Universities must monitor the impact on student stress and staff workload as they shift away from “high-stakes” exams and towards using technology to conduct “continuous” assessment, a report says.
A paper published by Jisc, UK higher education’s main technology body, says digital tools offer “a host of opportunities for students to capture and reflect on evidence of their learning, to use and share formative feedback and to record progress”, adding that it “may be more effective to assess learners continually throughout their course instead of through a final exam”.
The Future of Assessment predicts that learning analytics systems – which track student performance and engagement with educational materials – “might make some ‘stop and test’ assessment points redundant”, and claims that annual assessment cycles “might be replaced by assessment on demand, whereby students can evidence their learning when they feel ready”.
However, the report warns that there is “a danger that continual, low-level assessment may prove to be more stressful for students”. And while automation of assessment may reduce workload for staff, it says, some lecturers “may also be prepared to experience a small increase in workload in order to transition to a better continual assessment-focused approach that can provide a more authentic assessment experience and put less stress on students”.
Andy McGregor, Jisc’s director of edtech, said the trend would need to be watched closely.
“Technology has to be implemented carefully so students don’t feel they are constantly being monitored or constantly being assessed, and academics don’t feel they constantly have to set assessments and are constantly having to mark,” he said. “I think technology offers solutions there, but it also offers risks; that’s why technology is never the answer on its own.
“[We also need] good assessment, good education design [and] good pedagogy.

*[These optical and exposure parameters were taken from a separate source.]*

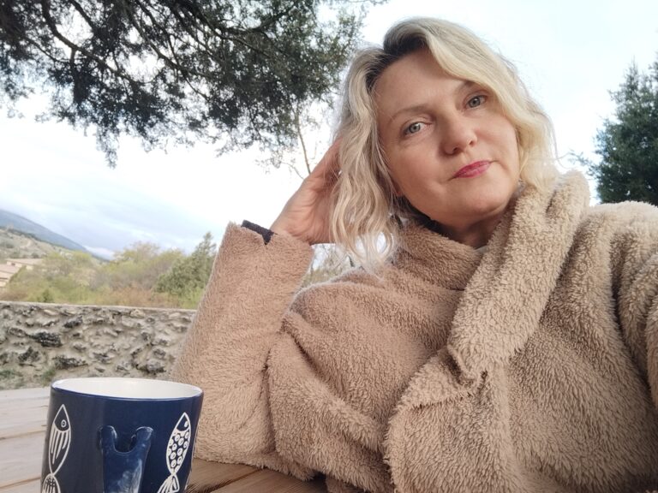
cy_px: 246
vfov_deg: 66.0
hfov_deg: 81.7
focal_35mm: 20
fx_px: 380
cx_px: 329
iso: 50
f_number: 2.45
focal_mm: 3.49
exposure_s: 1/142
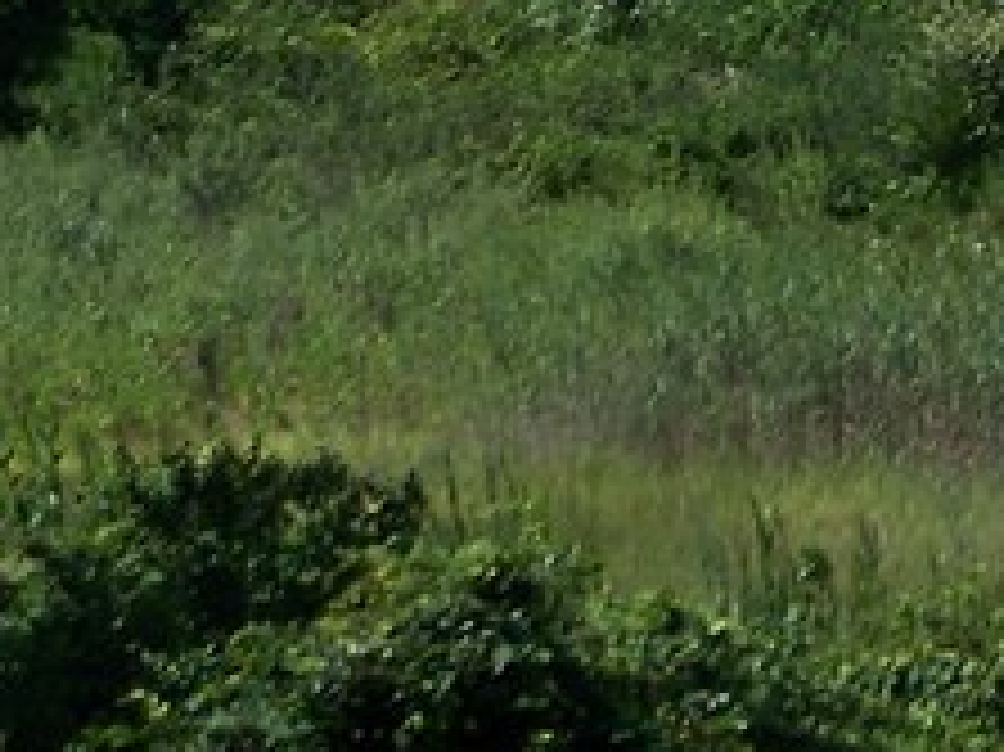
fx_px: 18234
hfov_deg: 3.1
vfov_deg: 2.4
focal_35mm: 629
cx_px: 1940
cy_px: -856
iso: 64
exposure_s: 1/1000
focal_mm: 22.2
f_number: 3.2
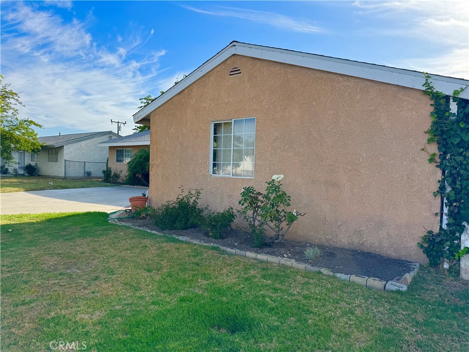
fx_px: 325
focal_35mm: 24
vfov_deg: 56.8
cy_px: 176
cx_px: 234
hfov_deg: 71.6
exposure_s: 1/2959
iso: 80
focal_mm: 6.76
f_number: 1.78
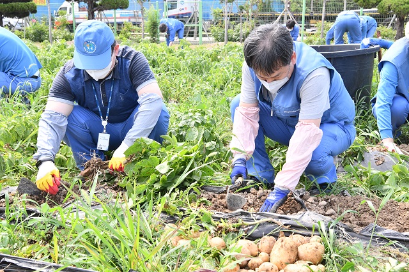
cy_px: 136
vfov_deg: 27.0
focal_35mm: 50
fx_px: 568
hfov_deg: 39.6
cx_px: 204
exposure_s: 1/800
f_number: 14
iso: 3200
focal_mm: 50
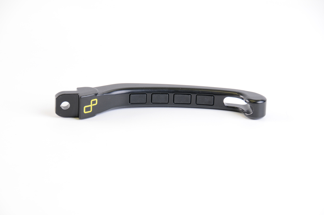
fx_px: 2022
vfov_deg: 6.1
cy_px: 108
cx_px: 162
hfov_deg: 9.2
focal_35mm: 225
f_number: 9
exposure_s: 1/8
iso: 200
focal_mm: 150
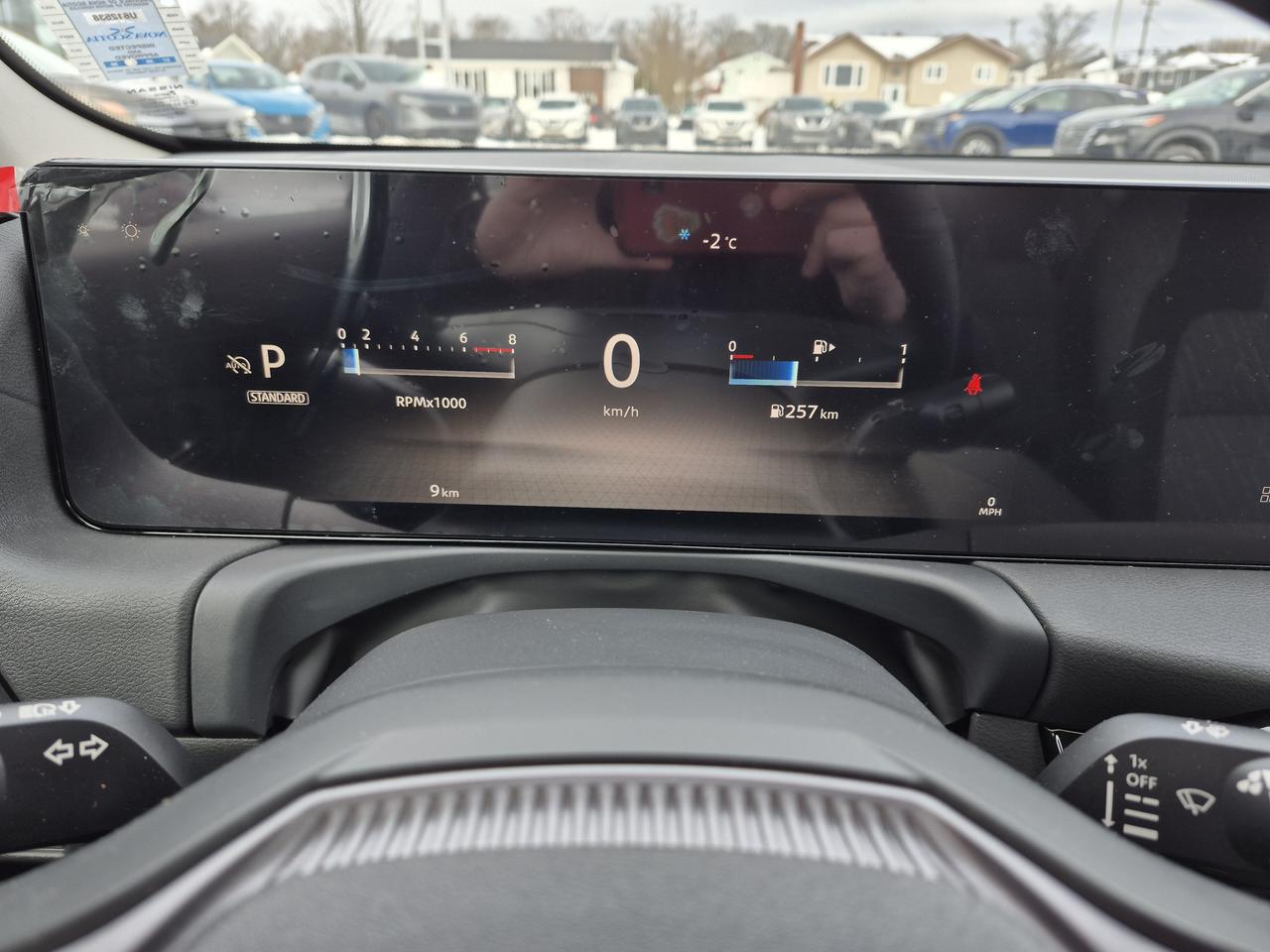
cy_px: 476
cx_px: 635
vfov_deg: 58.9
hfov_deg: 73.9
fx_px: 844
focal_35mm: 23
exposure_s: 1/180
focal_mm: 5.4
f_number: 1.8
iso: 25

If all of those things are thought about, then technology can be used well.”
The Jisc report calls for UK universities to move faster to embed technology into assessment or face “being rapidly left behind”. It observes that although Newcastle University is one of the UK’s leaders in this field, conducting about one in 10 exams digitally, several institutions in the Netherlands and Norway are close to 100 per cent.
Digital evaluation will help to address the “growing disconnect” between how students are assessed and the value they can take from it, according to the report, which says continuous assessment would teach students to learn and adapt rather than simply absorb information.
Mr McGregor highlighted innovations such as online writing coaches, which help students learn by practising, and peer-to-peer assessment tools, which help students learn by asking questions and posting comments.
The report says technology can help to create more “authentic” assessments – for example, developing a website – and universities need to strike a balance between the use of artificial intelligence tools that offer increasingly sophisticated instant feedback and human marking.
The report also calls on universities to adopt authorship detection and biometric authentication tools to prevent cheating.